JAKARTA, KOMPAS.com - Partai Nasdem kembali terguncang setelah salah satu kadernya yang juga menjabat Menteri Pertanian, Syahrul Yasin Limpo, mengajukan surat pengunduran diri dari Kabinet Indonesia Maju.
Syahrul disebut-sebut tersangkut perkara dugaan korupsi di Kementerian Pertanian yang tengah diusut Komisi Pemberantasan Korupsi (KPK).
Akan tetapi, KPK sampai saat ini belum mengumumkan secara resmi status hukum Syahrul.
KPK tengah mengusut tiga klaster dugaan korupsi di Kementerian Pertanian (Kementan), yakni pemerasan dalam jabatan, gratifikasi, dan tindak pidana pencucian uang.
KPK telah menetapkan sejumlah tersangka dalam kasus dugaan korupsi terkait pemaksaan dalam jabatan di Kementan, tapi belum mau mengungkap identitasnya.
Penyidik pun telah menggeledah rumah dinas Syahrul Yasin Limpo dan kantor Kementan pada pekan lalu untuk mengumpulkan barang bukti dalam kasus ini.
Dari penggeledahan di rumah dinas Syahrul Yasin Limpo, penyidik KPK mendapati uang puluhan miliar dalam bentuk rupiah dan mata uang asing. Selain itu, penyidik KPK juga menemukan 12 pucuk senjata api.
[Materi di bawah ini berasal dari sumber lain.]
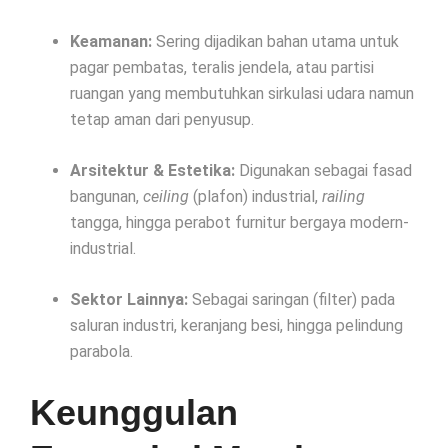
Keamanan:
Sering dijadikan bahan utama untuk
pagar pembatas, teralis jendela, atau partisi
ruangan yang membutuhkan sirkulasi udara namun
tetap aman dari penyusup.
Arsitektur & Estetika:
Digunakan sebagai fasad
bangunan,
ceiling
(plafon) industrial,
railing
tangga, hingga perabot furnitur bergaya modern-
industrial.
Sektor Lainnya:
Sebagai saringan (filter) pada
saluran industri, keranjang besi, hingga pelindung
parabola.
Keunggulan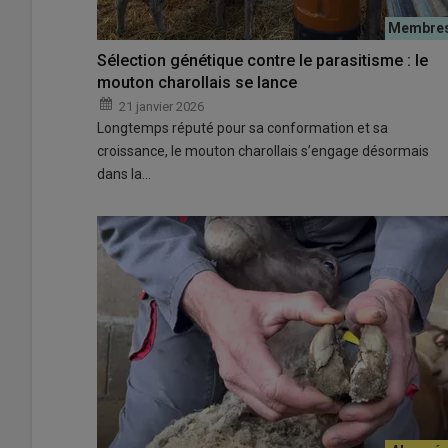
Sélection génétique contre le parasitisme : le
mouton charollais se lance
21 janvier 2026
Longtemps réputé pour sa conformation et sa
croissance, le mouton charollais s’engage désormais
dans la…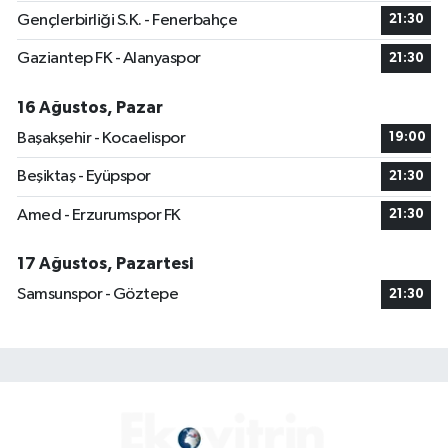
Gençlerbirliği S.K. - Fenerbahçe
21:30
Gaziantep FK - Alanyaspor
21:30
16 Ağustos, Pazar
Başakşehir - Kocaelispor
19:00
Beşiktaş - Eyüpspor
21:30
Amed - Erzurumspor FK
21:30
17 Ağustos, Pazartesi
Samsunspor - Göztepe
21:30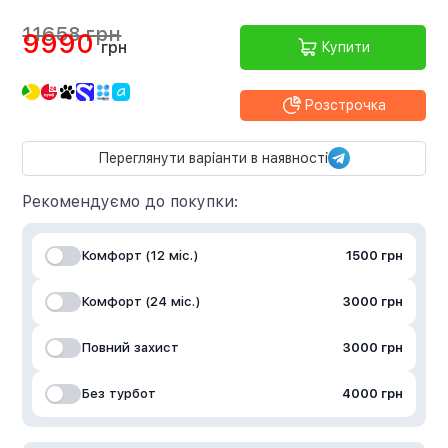
11658 грн
9990
грн
Купити
Розстрочка
Переглянути варіанти в наявності
Рекомендуємо до покупки:
Комфорт (12 міс.)
1500 грн
Комфорт (24 міс.)
3000 грн
Повний захист
3000 грн
Без турбот
4000 грн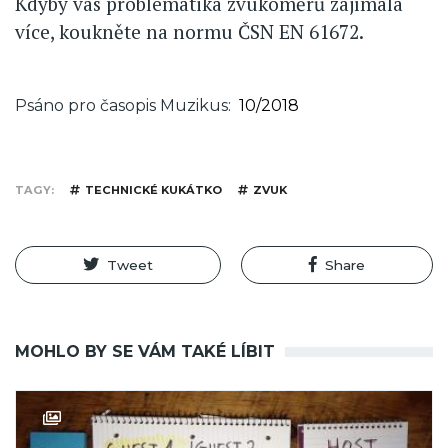
Kdyby vás problematika zvukoměrů zajímala
více, koukněte na normu ČSN EN 61672.
Psáno pro časopis Muzikus
10/2018
TAGY
TECHNICKÉ KUKÁTKO
ZVUK
Tweet
Share
MOHLO BY SE VÁM TAKÉ LÍBIT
Saat ini kader Nasdem yang merupakan mantan Menteri Komunikasi dan Informatika (Menkominfo) Johnny Gerard Plate tengah menghadapi persidangan. Dia diduga terlibat dugaan korupsi proyek pengadaan base transceiver station (BTS) 4G.
Janji dibubarkan
Delapan tahun silam, Surya Paloh pernah berucap bakal membubarkan Partai Nasdem jika terdapat kadernya yang melakukan korupsi.
Pernyataan itu disampaikan Paloh usai membuka pembekalan caleg partai di Hotel Mercure, Ancol, Jakarta Pusat, pada 3 Juni 2015.
"Tidak layak Partai Nasdem dipertahankan (jika ada kader yang korupsi)," ujar Paloh.
Akan tetapi, janji Paloh itu sampai saat ini tak pernah terwujud. Di sisi lain, sejumlah kader Partai Nasdem terbukti terlibat rasuah.
Eks Sekretaris Jenderal Partai Nasdem, Patrice Rio Capella, terjerat kasus suap pada 2014. Ketika itu dia diduga menjadi perantara suap supaya kasus korupsi Gatot Pudjo Nugroho yang saat itu menjabat sebagai Gubernur Sumatera Utara tak diusut Kejaksaan Agung.
Lantas anggota fraksi Partai Nasdem di DPR, Ary Egahni, beserta suaminya yakni Ben Ibrahim S Bahat yang menjabat Bupati Kapuas ditangkap KPK. Keduanya diduga memeras aparatur sipil negara (ASN) terkait penempatan jabatan.
Surya menyebutkan, pernyataannya kala itu salah dan maknanya berbeda.
“Enggak demikian meaning-nya. Enggak ada yang lebih tolol dari ketum partai yang mengatakan kalau ada kader partai yang korupsi partai dibubarkan, bodoh dia,” kata Surya di kantor Dewan Pimpinan Pusat (DPP) Partai Nasdem, Jakarta Pusat, Kamis (5/10/2023).
“Itu saya salah karena memang tidak ada itu. Meaning-nya bukan begitu,” ujarnya.
Dalam pernyataan yang diucapkan medio 2015 itu, Surya mengaku sebenarnya hendak menegaskan semangat antikorupsi yang diusung Nasdem karena dia ingin kader Nasdem tak melakukan tindakan koruptif.
“Makna sesungguhnya bukan begitu. Spirit, semangat kita untuk antikorupsi enggak ada, artinya kita ini kalau kader kita hanya bisa melakukan perbuatan-perbuatan tercela. Untuk apa kita punya institusi seperti ini?” ujarnya.
Namun demikian, kata Surya, tak ada yang bisa menjamin kader partai tak melakukan perbuatan tercela.
Apalagi, jika kader tersebut sebenarnya merupakan penyusup partai.
Oleh karenanya, Surya mengoreksi pernyataannya bahwa dia tidak akan membubarkan Nasdem karena ada satu atau dua kader yang melakukan korupsi.
“Pada anak-anak negeri ini yang datang dengan penuh cita-cita, idealisme, pengabdian, berjuang bersama dalam satu partai harus menjadi korban karena satu dua orang yang tidak tepat, itu tidak benar,” kata Surya.
“Jadi intinya saya mengoreksi, bukan itu sesungguhnya,” tuturnya.